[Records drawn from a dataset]
:::::

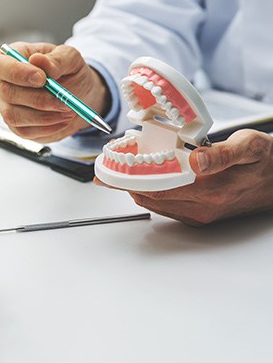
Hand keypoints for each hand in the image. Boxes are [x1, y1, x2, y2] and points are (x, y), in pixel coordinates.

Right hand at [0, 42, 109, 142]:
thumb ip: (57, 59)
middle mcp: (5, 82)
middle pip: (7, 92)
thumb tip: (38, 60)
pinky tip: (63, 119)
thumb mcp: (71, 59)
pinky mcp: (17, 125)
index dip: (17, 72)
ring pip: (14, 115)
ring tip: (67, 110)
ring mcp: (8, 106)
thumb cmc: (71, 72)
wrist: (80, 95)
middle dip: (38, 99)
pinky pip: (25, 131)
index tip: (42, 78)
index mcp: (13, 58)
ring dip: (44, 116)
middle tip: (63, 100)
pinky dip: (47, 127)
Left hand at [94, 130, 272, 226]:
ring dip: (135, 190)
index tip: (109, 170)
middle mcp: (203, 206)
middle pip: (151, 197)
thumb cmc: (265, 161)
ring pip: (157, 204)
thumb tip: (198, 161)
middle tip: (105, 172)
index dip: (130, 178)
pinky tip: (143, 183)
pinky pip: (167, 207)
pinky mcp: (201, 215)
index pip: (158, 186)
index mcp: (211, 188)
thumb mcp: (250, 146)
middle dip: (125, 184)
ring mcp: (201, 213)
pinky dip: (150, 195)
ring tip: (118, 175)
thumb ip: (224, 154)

:::::

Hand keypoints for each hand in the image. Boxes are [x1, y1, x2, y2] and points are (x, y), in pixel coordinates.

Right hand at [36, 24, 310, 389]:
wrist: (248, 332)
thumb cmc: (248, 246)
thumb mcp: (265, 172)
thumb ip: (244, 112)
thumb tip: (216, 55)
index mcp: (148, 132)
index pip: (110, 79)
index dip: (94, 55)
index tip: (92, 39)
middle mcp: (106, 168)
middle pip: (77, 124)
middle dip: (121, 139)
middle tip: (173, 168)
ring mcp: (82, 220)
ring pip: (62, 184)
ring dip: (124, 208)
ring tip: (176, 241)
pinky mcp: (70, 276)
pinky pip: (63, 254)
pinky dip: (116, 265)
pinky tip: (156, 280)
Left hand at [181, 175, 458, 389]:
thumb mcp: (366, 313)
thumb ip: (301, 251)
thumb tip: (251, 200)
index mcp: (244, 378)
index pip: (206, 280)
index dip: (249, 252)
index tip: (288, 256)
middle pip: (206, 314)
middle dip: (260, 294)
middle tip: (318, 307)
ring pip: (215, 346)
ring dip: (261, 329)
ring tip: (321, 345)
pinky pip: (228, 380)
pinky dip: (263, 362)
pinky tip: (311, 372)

:::::

→ Task item: Copy out only the lines of the records above from the one with "index mcp: (244, 378)" through the one with "pinky tip: (311, 372)", exactly as they stand, both included.

→ Solution for this problem:
index mcp: (244, 378)
index pip: (206, 280)
index dip: (249, 252)
index tip: (288, 256)
middle pip: (206, 314)
middle dip: (260, 294)
middle tip: (318, 307)
ring pip: (215, 346)
ring dip: (261, 329)
ring tip: (321, 345)
pinky pip: (228, 380)
pinky dip: (263, 362)
pinky tip: (311, 372)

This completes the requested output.